Imposto sobre os Produtos Petrolíferos e Energéticos – Isenções

A Proposta do OE prevê a isenção total de ISP para os biocombustíveis avançados, desde que certificados com o Título de Biocombustível (TdB).

Os gases de origem renovável passam também a estar totalmente isentos, desde que certificados com Garantia de Origem (GO).

 

Imposto sobre o tabaco

O imposto mínimo total de referência – com base no qual é calculado o montante mínimo de imposto sobre o tabaco – passa a ser calculado, para cada ano (n), no ano anterior (n-1) com base em 102% do somatório dos montantes que resultarem da aplicação das taxas (do elemento específico e do elemento ad valorem) e da taxa do IVA ao preço médio ponderado de todos os cigarros introduzidos no consumo entre 1 de dezembro do ano anterior a esse (n-2) e 30 de novembro desse ano (n-1).

O preço médio ponderado para efeitos de cálculo do imposto mínimo total de referência nos termos da Proposta do OE resulta do valor de todos os cigarros introduzidos no consumo com base no respetivo preço de venda ao público dividido pela quantidade total dos cigarros introduzidos no consumo, no período de referência (dia 1 de dezembro do ano n-2 e o dia 30 de novembro do ano n-1), arredondado à segunda casa decimal.

A Proposta do OE prevê ainda uma norma transitória nos termos da qual o imposto mínimo total de referência nas introduções no consumo de cigarros realizadas em 2021 é calculado com base no preço médio ponderado dos cigarros introduzidos no consumo entre o dia 1 de dezembro de 2019 e o dia 30 de novembro de 2020.

Atualmente, o imposto mínimo total de referência é calculado apenas com base nos cigarros pertencentes à classe de preços mais vendida no ano a que corresponda a estampilha.

 

Norma transitória – Produtos utilizados na produção de eletricidade, eletricidade e calor ou gás de cidade

A Proposta do OE inclui uma disposição transitória que visa a sujeição, durante o ano 2021, ao ISP e ao adicionamento sobre as emissões de CO2, de determinados produtos, nos seguintes termos:

(i)      Produtos classificados pelos códigos NC 2701, 2702 e 2704, que sejam utilizados na produção de eletricidade, de eletricidade e calor (cogeração), ou de gás de cidade, por entidades que desenvolvam essas atividades como sua atividade principal: taxa correspondente a 75 % da taxa do ISP e 75 % do adicionamento sobre as emissões de CO2. A partir de 2022, estas taxas serão de 100 %.

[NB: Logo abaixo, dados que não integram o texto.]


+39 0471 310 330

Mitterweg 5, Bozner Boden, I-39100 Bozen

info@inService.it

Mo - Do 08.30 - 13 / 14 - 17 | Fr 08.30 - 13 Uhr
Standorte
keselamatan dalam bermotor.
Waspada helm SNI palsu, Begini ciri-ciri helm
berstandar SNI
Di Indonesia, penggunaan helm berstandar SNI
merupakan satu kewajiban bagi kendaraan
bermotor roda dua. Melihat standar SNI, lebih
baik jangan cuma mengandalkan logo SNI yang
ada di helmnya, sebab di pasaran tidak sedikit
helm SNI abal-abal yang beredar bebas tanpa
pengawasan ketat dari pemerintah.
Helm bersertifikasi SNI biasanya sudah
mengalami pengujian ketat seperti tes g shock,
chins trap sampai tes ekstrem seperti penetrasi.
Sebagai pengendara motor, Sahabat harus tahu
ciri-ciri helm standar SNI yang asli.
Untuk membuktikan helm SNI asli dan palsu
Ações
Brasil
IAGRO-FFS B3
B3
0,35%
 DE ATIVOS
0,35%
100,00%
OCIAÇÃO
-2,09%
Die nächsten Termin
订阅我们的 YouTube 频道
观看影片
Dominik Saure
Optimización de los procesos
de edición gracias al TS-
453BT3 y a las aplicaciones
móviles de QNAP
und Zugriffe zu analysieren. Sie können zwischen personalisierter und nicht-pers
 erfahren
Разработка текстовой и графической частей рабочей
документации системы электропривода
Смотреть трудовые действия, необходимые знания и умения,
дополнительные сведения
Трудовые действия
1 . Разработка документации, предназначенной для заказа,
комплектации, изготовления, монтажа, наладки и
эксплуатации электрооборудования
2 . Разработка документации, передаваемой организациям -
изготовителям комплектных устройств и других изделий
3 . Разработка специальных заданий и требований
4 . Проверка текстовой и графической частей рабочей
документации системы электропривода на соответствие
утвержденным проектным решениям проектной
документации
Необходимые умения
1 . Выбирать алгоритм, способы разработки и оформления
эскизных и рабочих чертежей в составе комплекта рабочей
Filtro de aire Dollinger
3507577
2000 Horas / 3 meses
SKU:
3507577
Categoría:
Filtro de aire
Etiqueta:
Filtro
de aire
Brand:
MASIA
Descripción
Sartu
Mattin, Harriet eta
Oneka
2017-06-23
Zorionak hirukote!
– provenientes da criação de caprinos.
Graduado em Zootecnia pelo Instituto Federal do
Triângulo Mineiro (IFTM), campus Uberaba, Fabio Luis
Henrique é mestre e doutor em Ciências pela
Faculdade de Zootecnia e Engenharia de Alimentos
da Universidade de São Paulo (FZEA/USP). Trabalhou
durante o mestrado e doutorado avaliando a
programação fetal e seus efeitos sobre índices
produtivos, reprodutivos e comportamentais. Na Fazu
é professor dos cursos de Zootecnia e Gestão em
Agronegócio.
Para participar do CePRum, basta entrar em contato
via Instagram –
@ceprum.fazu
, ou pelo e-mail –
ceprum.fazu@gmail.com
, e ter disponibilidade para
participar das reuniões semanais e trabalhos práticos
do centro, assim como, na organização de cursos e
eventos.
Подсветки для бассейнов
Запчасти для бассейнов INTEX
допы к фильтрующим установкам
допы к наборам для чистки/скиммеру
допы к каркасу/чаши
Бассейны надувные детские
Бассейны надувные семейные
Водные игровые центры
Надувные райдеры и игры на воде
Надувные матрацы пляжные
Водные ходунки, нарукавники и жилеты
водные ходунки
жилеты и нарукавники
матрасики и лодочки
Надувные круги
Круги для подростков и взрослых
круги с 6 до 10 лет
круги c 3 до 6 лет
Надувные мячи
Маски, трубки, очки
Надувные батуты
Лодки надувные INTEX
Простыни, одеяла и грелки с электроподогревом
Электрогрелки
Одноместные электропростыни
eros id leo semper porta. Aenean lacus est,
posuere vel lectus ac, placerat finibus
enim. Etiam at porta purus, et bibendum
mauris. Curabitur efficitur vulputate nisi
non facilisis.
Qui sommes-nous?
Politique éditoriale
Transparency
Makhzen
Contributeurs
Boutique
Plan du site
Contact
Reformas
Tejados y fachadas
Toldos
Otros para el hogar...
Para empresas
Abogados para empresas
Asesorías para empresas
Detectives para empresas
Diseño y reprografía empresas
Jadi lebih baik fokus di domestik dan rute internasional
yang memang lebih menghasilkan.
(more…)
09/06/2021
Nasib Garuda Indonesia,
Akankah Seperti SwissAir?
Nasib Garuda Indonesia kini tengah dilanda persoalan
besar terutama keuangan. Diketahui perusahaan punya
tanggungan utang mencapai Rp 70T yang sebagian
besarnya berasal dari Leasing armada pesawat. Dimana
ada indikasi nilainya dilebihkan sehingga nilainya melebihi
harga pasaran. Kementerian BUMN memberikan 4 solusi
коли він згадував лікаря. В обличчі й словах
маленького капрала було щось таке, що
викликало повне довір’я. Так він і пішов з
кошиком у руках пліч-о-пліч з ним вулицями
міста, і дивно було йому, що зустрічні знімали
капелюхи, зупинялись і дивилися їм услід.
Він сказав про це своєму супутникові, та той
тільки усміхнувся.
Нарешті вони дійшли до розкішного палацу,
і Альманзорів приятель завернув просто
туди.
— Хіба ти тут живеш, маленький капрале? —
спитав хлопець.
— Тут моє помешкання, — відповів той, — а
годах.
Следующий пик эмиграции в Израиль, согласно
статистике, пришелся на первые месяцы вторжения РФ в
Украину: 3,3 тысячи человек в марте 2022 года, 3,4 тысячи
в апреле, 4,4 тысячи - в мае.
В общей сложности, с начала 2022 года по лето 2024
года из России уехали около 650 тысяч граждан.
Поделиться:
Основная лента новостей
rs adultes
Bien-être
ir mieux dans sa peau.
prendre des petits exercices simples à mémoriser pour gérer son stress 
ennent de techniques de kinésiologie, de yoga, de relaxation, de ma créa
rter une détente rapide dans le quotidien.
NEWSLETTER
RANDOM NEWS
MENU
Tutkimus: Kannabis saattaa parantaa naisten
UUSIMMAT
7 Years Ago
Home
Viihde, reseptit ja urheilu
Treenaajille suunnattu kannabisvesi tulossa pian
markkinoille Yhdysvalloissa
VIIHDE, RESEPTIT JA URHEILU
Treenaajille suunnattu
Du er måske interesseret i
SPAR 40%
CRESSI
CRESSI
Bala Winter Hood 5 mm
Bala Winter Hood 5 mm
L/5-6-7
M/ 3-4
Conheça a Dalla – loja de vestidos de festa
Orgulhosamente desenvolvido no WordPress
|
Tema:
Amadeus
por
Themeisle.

(ii)     Produtos classificados pelos códigos NC 2710 19 61 a 2710 19 69, utilizados na produção de eletricidade, e na produção de eletricidade e calor (cogeração), ou de gás de cidade no continente: taxa correspondente a 50 % da taxa de ISP e 50 % da taxa de adicionamento sobre as emissões de CO2 – estas taxas serão aumentadas progressivamente até chegar aos 100 % em 2023.

(iii)    Produtos classificados pelos códigos NC 2710 19 41 a 2710 19 49 e NC 2710 19 61 a 2710 19 69 utilizados na produção de eletricidade, e na produção de eletricidade e calor (cogeração), ou de gás de cidade e consumidos nas regiões autónomas dos Açores e da Madeira: taxa correspondente a 25 % da taxa de ISP e 25 % da taxa de adicionamento sobre as emissões de CO2 – estas taxas serão aumentadas progressivamente até chegar aos 100 % em 2025.

(iv)    Produtos classificados pelos códigos NC 2711, utilizados na produção de eletricidade, de eletricidade e calor (cogeração), ou de gás de cidade, com exceção dos usados nas regiões autónomas: taxa correspondente a 20% da taxa de ISP e 20% da taxa de adicionamento sobre as emissões de CO2. Esta taxa será aumentada até atingir os 50% em 2024.

(v)     Produtos classificados pelos códigos NC 2701, 2702, 2704, 2713, 2711 12 11 e 2710 19 61 utilizados em instalações sujeitas a um acordo de racionalização dos consumos de energia (ARCE): 5 % da taxa de adicionamento sobre as emissões de CO2. Esta taxa será aumentada até atingir os 100% em 2025. 

A taxa de adicionamento sobre as emissões de CO2 não será, no entanto, aplicável aos produtos identificados nos pontos (ii) a (v) acima, utilizados em instalações abrangidas pelo Comércio Europeu de Licenças de Emissão (CELE), incluindo as abrangidas pela Exclusão Opcional prevista no CELE.

Os biocombustíveis, biometano, hidrogénio verde e outros gases renováveis abrangidos pelas mesmas classificações pautais estão ainda excluídos deste regime.